## SELECTED EXCERPT
- Church: Melkite Greek Catholic Church
- See: Antioch
- Installed: 5 May 1788
- Term ended: 2 December 1794
- Predecessor: Theodosius V Dahan
- Successor: Cyril VII Siaj

Orders
- Consecration: 31 July 1759 (Bishop) by Cyril VI Tanas

Personal details
- Born: Michael Jawhar 18 September 1733 Damascus
- Died: 2 December 1794 (aged 61)

= Athanasius IV Jawhar =

Head of the Melkite Greek Catholic Church from 1788 to 1794

Athanasius IV Ignace Michael Jawhar (or Jahouar or Jauhar or Giohar, 1733–1794) was Patriarch of the Melkite Greek Catholic Church from 1788 to 1794. He previously claimed to be patriarch from 1759 to 1764 and from 1765 to 1768.

== Life ==
Michael Jawhar was born in Damascus on 18 September 1733 and he was the great-nephew of patriarch Cyril VI Tanas. He entered in the Basilian Salvatorian Order taking the religious name Ignace. In 1759, Cyril VI Tanas, old and ill, decided to have Jawhar as successor, even if Jawhar was not jet ordained priest. Jawhar left his monastery without the permission of the superior and was ordained priest. Cyril VI Tanas summoned a synod of bishops on 30 July 1759 where he resigned and Jawhar succeeded being elected patriarch under the name of Athanasius. He was consecrated bishop the next 31 July by Cyril VI Tanas, who died a few months later, on 10 January 1760.

Although Jawhar's election was supported by the bishops of the Basilian Salvatorian Order (both Cyril VI and Jawhar were Salvatorians) who represented a minority in the Melkite population, the bishops of the Basilian Chouerite Order contested such election pointing out that Jawhar was not in the legal age to be appointed bishop. Rome, unaware that appointing a nephew was a common use in the Melkite Church before the union with Rome, not confirmed Jawhar's election and on 1 August 1760 appointed in his place the Chouerite Maximos Hakim as Patriarch.

The clashes for the patriarchate between anti-patriarch Jawhar against patriarch Maximos II Hakim (and later Theodosius V Dahan) from 1760 to 1768 were mainly due to the opposition between the two religious orders, the Basilian Salvadorians and the Basilian Chouerites and between the different communities from which they recruit members (the Salvatorians recruited mainly in the area of Damascus, while Chouerites recruited mainly in the area of Aleppo). Clashes with anti-patriarchs happened often in the pre-division Melkite Church: for example Cyril Dabbas was anti-patriarch from 1613 to 1628, Neophite of Chio was anti-patriarch from 1674 to 1684, Athanasius Dabbas from 1685 to 1694.

## EXERCISE
From the Athanasius IV Jawhar biography, retype the passage that opens with the words containing "Personal details" and closes with "1765 to 1768.".

## RECORDS
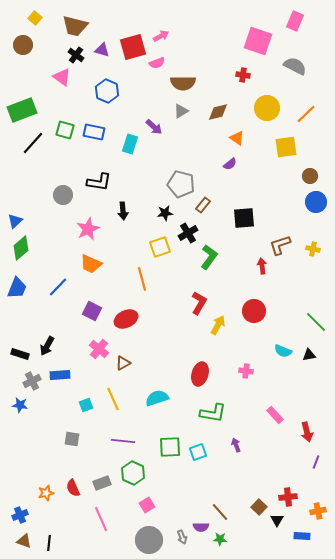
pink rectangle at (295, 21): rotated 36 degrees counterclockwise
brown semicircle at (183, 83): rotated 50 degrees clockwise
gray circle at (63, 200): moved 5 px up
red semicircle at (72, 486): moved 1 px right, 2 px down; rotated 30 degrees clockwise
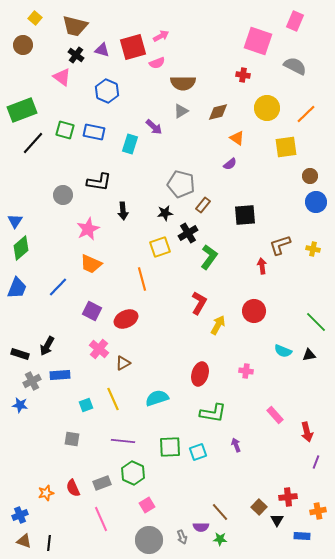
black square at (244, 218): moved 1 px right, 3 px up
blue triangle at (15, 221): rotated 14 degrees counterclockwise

* * *

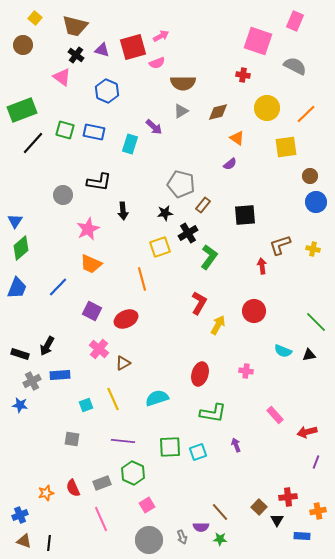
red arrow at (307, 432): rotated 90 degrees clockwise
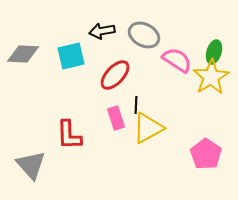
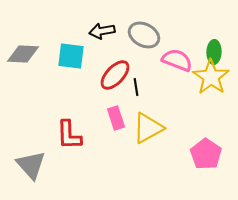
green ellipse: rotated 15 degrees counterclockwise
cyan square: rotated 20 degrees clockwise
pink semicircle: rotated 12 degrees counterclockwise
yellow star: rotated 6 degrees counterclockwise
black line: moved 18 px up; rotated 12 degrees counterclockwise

## TASK RESULT
Personal details
- Born: Michael Jawhar 18 September 1733 Damascus
- Died: 2 December 1794 (aged 61)

= Athanasius IV Jawhar =

Head of the Melkite Greek Catholic Church from 1788 to 1794

Athanasius IV Ignace Michael Jawhar (or Jahouar or Jauhar or Giohar, 1733–1794) was Patriarch of the Melkite Greek Catholic Church from 1788 to 1794. He previously claimed to be patriarch from 1759 to 1764 and from 1765 to 1768.